# TO DO
Please transcribe the part of the CDK4 and CDK6 overview that begins at the words "CDK4, CDK6 &" and stops after "to CDK4 & 6.".

# PASSAGE FOR REVIEW
◇ ◇ ◇ ◇ ◇

This educational resource provides a detailed overview of key scientific studies highlighting some of the unique properties of CDK4 & 6.

CDK4, CDK6 & Cell Proliferation

Similarities and Differences in Normal Cells and Cancer Cells

CDK4 and CDK6 are activated by various mitogenic signaling pathways to regulate cell-cycle progression via interactions with the Rb-E2F pathway.1,2 The relative importance of CDK4 and CDK6 varies in different types of normal and cancerous tissues.3-9 Preclinical studies suggest that CDK4 plays a pivotal role in breast cancer.6,7 Here we review key articles highlighting the differences between CDK4 and CDK6 in order to elucidate potential implications that could improve our understanding of breast cancer in relation to CDK4 & 6.

◇ ◇ ◇ ◇ ◇

# PROVIDED MATERIAL
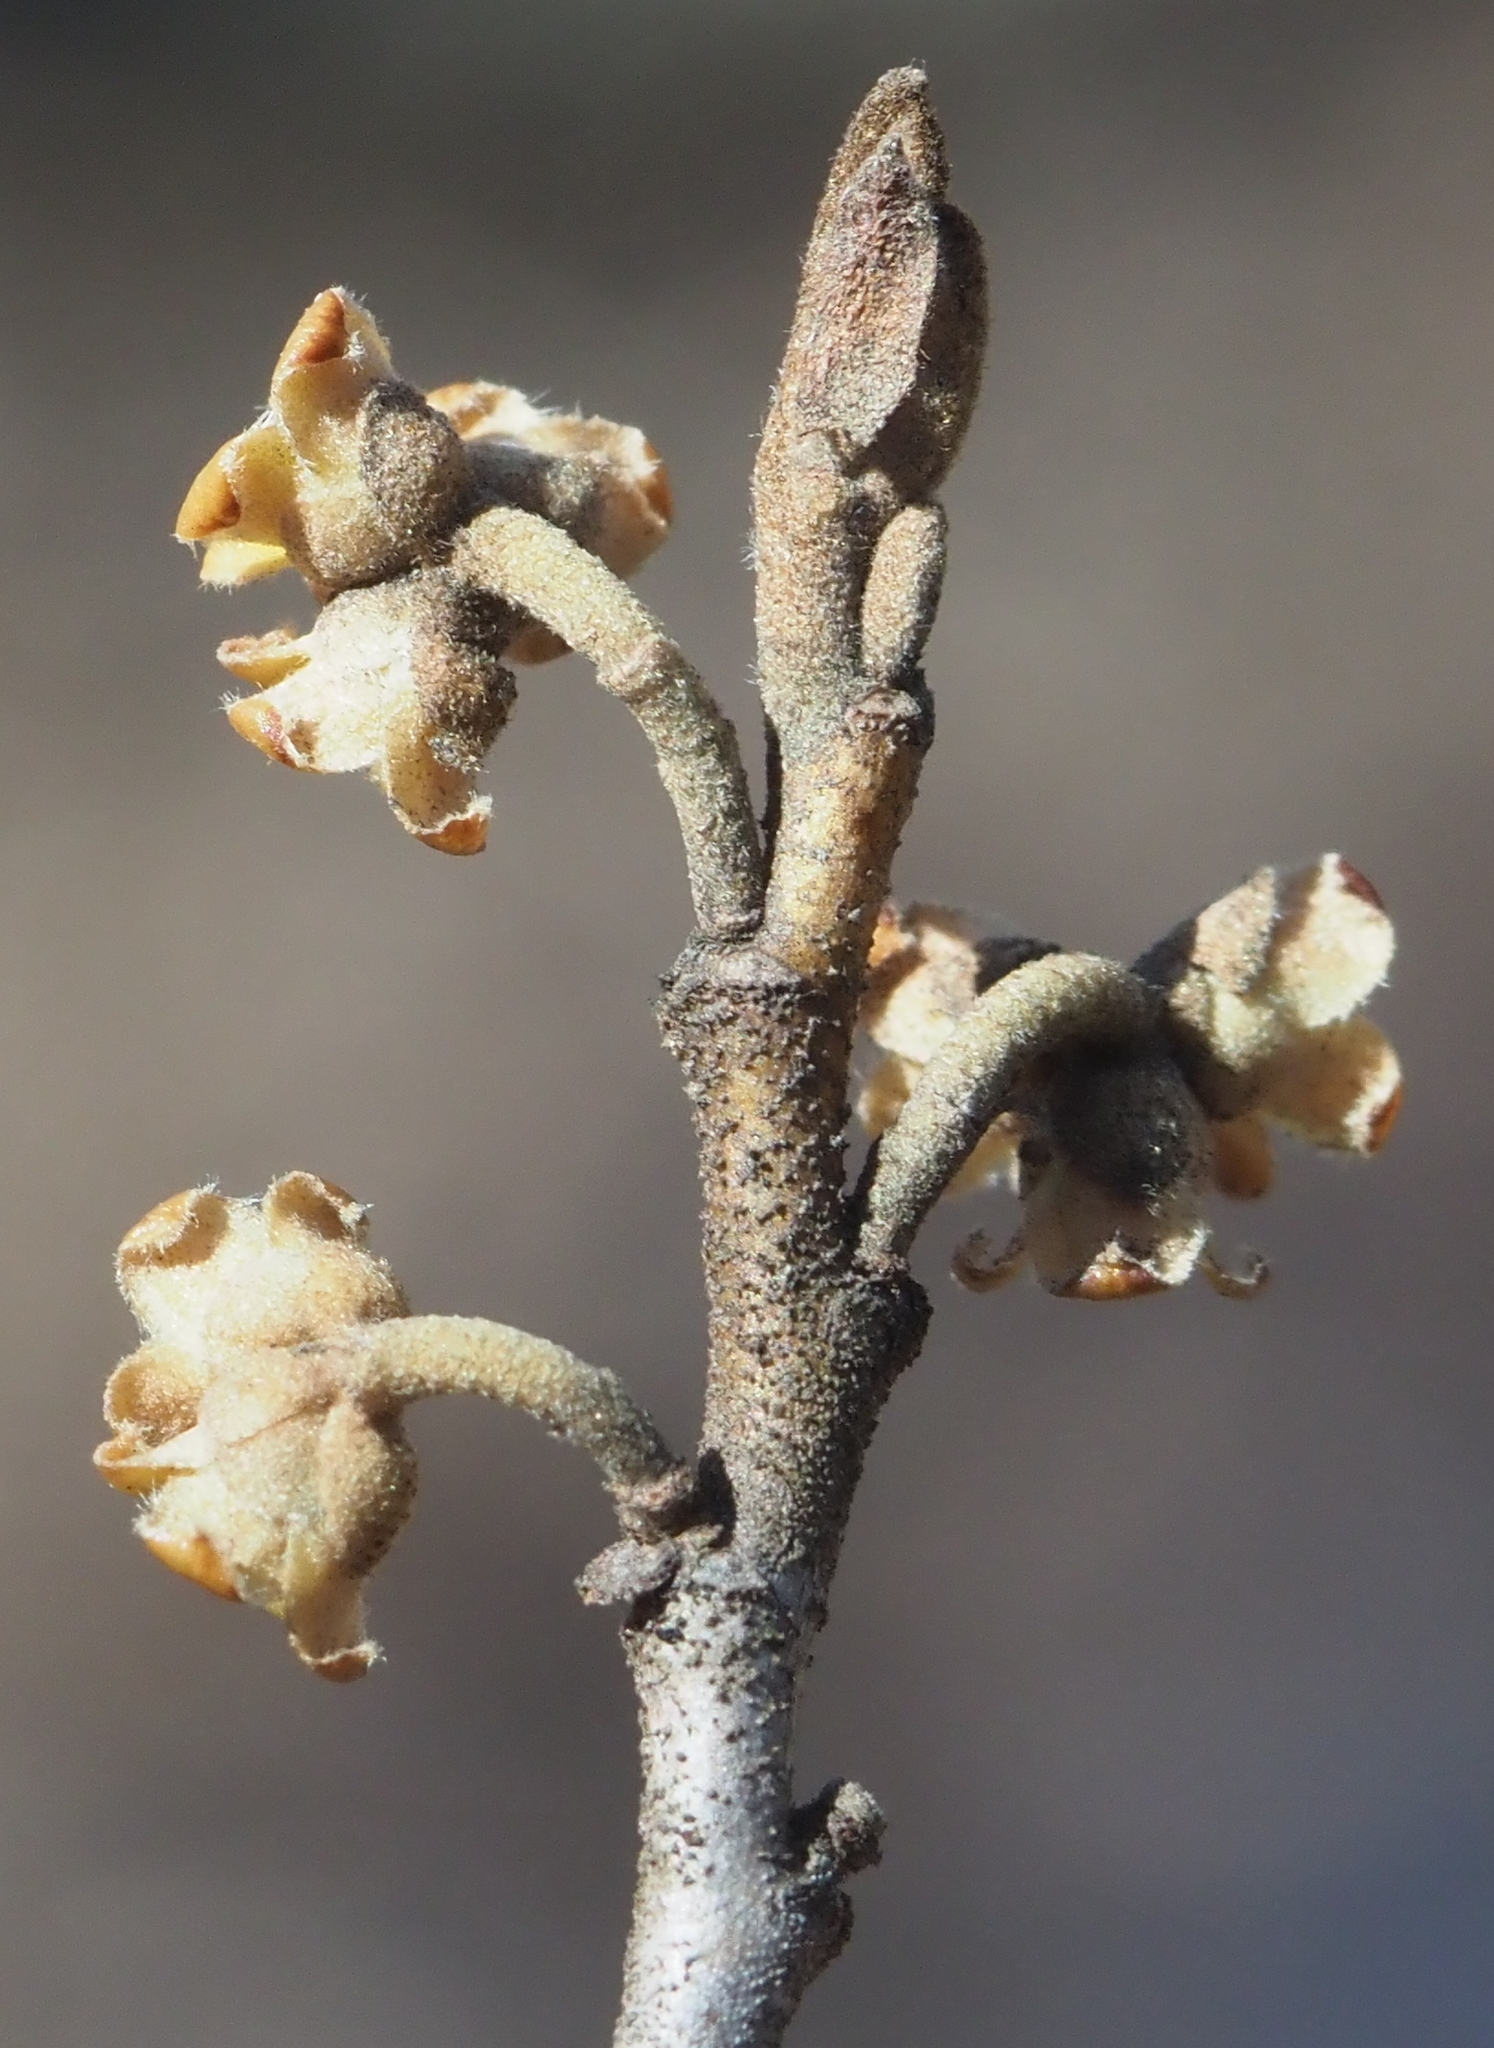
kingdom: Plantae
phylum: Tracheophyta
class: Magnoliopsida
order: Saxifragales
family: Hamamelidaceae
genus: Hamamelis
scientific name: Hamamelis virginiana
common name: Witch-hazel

◇ ◇ ◇ ◇ ◇

# RESULT OF THIS TASK
CDK4, CDK6 & Cell Proliferation

Similarities and Differences in Normal Cells and Cancer Cells

CDK4 and CDK6 are activated by various mitogenic signaling pathways to regulate cell-cycle progression via interactions with the Rb-E2F pathway.1,2 The relative importance of CDK4 and CDK6 varies in different types of normal and cancerous tissues.3-9 Preclinical studies suggest that CDK4 plays a pivotal role in breast cancer.6,7 Here we review key articles highlighting the differences between CDK4 and CDK6 in order to elucidate potential implications that could improve our understanding of breast cancer in relation to CDK4 & 6.